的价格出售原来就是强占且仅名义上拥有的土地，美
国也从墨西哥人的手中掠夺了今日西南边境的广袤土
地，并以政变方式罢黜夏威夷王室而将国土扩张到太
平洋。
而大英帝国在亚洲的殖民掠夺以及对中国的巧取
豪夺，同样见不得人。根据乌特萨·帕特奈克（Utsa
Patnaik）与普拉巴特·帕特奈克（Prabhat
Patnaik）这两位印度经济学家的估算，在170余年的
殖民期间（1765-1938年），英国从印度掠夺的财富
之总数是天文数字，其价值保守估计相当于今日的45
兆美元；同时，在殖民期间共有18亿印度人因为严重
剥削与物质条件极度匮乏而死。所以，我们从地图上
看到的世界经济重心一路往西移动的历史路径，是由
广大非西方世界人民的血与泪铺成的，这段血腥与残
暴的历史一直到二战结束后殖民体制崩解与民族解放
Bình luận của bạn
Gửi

++++++++++++++++++++

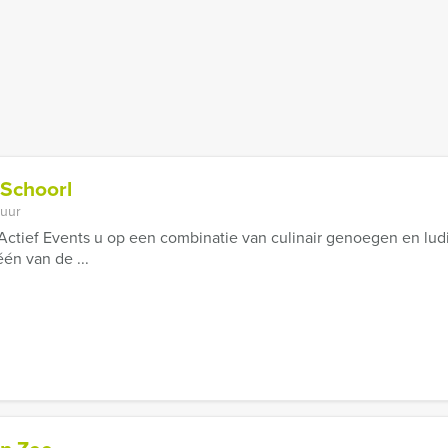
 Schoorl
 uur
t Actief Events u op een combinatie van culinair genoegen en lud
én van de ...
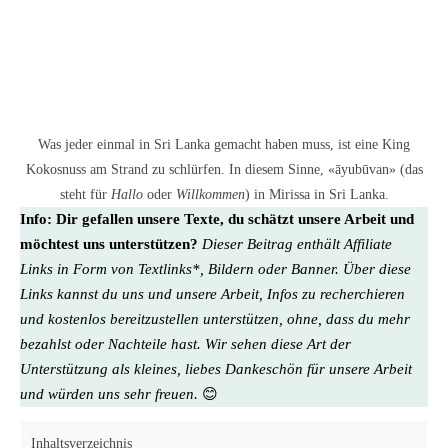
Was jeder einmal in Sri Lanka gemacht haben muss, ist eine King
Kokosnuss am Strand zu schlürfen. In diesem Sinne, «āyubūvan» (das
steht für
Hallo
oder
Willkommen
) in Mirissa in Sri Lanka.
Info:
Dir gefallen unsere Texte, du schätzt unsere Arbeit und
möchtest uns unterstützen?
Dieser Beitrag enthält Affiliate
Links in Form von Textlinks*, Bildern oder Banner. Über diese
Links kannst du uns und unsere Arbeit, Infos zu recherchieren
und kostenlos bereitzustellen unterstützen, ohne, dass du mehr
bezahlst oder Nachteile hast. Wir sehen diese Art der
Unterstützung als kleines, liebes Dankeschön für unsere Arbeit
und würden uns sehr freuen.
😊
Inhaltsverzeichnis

++++++++++++++++++++

Instruction
Return everything in the material from the line containing "Was jeder einmal" down to the line containing "Links in Form", both of those lines included, reproducing each one word for word.

Solution
Was jeder einmal in Sri Lanka gemacht haben muss, ist eine King
Kokosnuss am Strand zu schlürfen. In diesem Sinne, «āyubūvan» (das
steht für
Hallo
oder
Willkommen
) in Mirissa in Sri Lanka.
Info:
Dir gefallen unsere Texte, du schätzt unsere Arbeit und
möchtest uns unterstützen?
Dieser Beitrag enthält Affiliate
Links in Form von Textlinks*, Bildern oder Banner. Über diese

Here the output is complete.